So what does this have to do with The Dark Knight? Well, a week later I almost killed myself but for its intervention (for another post), and then waited eagerly ‘til opening night, nabbing a ticket for a midnight screening. So it was on Thursday July 17th that I last spoke to Valerie, with the intent of either kickstarting things from their depressing doldrums or terminating them. It panned out as I’d expected, so I surreptitiously ended the conversation with her for good before heading out to see The Dark Knight, more pumped yet emotionally fragile than I recall ever being.

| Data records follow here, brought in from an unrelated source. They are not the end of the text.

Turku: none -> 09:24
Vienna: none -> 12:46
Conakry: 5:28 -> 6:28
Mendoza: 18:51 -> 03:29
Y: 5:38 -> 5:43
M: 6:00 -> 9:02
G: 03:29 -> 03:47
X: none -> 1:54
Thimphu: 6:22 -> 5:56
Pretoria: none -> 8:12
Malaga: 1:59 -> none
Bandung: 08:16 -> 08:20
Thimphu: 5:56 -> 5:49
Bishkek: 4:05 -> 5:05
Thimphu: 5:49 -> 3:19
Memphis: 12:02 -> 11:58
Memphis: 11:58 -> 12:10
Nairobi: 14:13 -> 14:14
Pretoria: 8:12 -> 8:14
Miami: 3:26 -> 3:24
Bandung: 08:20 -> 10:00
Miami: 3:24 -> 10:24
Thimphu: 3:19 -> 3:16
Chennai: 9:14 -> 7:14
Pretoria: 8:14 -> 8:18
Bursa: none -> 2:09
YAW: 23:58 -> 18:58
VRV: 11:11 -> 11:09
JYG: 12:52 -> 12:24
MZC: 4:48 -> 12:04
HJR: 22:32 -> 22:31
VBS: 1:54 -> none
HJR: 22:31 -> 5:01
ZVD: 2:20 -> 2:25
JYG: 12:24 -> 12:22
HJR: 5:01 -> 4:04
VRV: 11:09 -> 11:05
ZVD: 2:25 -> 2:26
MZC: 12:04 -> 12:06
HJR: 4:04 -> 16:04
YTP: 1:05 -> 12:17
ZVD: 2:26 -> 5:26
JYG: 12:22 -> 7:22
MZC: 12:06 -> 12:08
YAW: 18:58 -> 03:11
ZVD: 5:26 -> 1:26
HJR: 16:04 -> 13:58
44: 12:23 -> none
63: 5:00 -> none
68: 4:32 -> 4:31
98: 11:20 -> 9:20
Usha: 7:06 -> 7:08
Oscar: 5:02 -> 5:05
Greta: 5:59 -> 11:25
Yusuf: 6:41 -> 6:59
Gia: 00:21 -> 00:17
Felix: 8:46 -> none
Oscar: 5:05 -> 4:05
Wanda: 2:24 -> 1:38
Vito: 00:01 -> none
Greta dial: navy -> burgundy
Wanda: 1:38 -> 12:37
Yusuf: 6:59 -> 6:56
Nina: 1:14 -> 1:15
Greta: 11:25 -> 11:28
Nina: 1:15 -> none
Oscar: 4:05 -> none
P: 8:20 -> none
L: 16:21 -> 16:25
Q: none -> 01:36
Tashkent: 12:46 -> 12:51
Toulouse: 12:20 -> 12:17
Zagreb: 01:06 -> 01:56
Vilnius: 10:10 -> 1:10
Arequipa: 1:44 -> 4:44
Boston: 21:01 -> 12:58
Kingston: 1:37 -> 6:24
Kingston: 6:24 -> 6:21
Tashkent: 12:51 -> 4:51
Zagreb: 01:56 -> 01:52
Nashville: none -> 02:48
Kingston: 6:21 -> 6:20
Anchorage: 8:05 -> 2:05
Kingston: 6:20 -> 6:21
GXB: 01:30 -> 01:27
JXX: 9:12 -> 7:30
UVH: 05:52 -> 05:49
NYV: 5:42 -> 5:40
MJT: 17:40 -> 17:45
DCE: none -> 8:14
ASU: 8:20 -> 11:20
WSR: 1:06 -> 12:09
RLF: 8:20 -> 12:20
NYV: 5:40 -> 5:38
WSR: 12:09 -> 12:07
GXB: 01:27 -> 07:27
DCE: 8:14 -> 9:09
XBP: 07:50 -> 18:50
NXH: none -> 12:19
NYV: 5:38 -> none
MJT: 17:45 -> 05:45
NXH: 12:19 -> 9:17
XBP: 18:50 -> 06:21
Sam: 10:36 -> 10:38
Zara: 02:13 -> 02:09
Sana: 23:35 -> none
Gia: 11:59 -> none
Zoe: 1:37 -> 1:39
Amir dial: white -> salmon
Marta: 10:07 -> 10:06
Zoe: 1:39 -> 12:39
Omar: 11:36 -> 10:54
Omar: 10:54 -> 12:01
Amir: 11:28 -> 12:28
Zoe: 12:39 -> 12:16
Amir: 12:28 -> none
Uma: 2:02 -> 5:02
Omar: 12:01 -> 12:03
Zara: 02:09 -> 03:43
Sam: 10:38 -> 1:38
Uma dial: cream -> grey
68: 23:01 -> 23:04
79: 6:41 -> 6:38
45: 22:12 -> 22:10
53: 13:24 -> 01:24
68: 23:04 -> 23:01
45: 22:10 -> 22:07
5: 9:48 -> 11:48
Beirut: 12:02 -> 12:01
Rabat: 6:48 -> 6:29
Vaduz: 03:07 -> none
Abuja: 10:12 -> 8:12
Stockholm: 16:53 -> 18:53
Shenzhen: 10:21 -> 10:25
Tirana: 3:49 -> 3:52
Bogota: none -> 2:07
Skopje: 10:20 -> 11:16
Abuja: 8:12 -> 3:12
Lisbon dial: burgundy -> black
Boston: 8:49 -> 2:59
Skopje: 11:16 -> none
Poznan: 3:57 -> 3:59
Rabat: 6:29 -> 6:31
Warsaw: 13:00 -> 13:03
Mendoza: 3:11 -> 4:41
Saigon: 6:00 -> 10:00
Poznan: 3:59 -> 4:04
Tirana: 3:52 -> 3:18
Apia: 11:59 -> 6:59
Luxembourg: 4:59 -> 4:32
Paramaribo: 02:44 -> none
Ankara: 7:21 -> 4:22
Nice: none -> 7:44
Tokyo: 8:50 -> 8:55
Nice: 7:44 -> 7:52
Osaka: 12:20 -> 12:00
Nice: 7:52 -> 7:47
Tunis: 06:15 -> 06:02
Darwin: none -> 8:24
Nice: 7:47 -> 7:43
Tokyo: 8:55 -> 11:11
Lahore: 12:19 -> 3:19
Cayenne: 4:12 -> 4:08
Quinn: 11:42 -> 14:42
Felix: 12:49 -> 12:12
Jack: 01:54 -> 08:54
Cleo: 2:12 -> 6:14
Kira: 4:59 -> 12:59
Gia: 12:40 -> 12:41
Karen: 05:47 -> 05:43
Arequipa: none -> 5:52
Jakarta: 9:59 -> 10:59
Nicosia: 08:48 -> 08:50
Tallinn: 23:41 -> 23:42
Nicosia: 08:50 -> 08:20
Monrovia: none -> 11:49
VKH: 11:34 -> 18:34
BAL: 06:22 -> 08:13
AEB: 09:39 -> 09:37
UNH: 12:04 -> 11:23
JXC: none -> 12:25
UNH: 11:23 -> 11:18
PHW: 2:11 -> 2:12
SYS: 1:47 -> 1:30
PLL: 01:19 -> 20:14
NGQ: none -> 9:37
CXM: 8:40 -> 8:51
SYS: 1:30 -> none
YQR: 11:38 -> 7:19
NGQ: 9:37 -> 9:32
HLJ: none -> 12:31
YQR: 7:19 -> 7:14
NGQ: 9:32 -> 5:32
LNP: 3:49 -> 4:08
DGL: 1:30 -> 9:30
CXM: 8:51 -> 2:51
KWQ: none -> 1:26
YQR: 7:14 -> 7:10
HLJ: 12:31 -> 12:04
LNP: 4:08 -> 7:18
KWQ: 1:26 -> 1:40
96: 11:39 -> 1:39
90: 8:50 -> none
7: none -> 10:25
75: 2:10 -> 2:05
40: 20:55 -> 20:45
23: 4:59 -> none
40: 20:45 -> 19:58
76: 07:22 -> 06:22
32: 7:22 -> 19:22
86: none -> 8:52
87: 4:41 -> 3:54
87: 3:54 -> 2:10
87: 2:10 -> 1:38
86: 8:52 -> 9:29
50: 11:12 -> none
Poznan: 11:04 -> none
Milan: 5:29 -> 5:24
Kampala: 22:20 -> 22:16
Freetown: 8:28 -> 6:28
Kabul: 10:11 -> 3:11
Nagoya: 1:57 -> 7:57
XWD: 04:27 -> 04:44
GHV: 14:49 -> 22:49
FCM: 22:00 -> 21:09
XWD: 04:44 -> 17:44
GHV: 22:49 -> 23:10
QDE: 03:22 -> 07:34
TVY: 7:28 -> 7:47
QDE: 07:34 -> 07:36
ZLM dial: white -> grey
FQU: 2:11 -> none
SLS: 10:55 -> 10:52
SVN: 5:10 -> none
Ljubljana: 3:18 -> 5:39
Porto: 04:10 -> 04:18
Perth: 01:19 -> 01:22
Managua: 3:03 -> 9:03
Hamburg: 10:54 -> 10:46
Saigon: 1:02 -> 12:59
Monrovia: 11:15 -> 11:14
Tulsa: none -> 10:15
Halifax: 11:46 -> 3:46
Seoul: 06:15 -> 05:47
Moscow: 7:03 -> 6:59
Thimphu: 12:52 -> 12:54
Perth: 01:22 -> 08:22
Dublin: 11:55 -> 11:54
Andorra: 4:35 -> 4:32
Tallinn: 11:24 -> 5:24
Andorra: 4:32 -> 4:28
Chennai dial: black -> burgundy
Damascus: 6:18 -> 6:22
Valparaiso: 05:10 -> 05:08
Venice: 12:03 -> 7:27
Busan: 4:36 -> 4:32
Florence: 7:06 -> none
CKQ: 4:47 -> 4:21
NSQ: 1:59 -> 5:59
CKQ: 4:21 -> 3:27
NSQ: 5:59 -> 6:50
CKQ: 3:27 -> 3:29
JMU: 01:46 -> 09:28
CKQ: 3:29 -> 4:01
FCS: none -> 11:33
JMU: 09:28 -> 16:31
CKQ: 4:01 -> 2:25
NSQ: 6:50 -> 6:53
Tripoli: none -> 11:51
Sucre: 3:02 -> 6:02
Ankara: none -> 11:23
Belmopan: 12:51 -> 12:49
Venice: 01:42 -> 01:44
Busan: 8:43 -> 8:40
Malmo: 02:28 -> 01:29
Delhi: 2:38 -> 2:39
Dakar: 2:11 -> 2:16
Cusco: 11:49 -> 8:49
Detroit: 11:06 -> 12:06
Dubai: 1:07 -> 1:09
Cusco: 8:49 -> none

I have never been more infatuated with a film – I’ve seen better films, but never been as moved and enervated as this before. The Dark Knight is all things – beautiful, haunting, memorable, quotable, intelligent, passionate, tragic, energetic, ambitious, successful, bloody rich – that you could want in a love interest. And I am well and truly in love. So it is that I traded one love of my life for another within the space of 2 hours. They are both fascinating yet inaccessible mistresses, and will burn – brutally – because they cannot return the love that I unblinkingly fetter on them (believe it or not, The Dark Knight is just a movie). I’m obsessed, but I’ll love her long after she stops giving (which is a ways away), and be fascinated with the richness and communion of the experience that lasted only 152mins but feels much longer (especially after I see it 10 more times or so).

Yes, I have found the new love of my life. She is The Dark Knight, and she is lovely.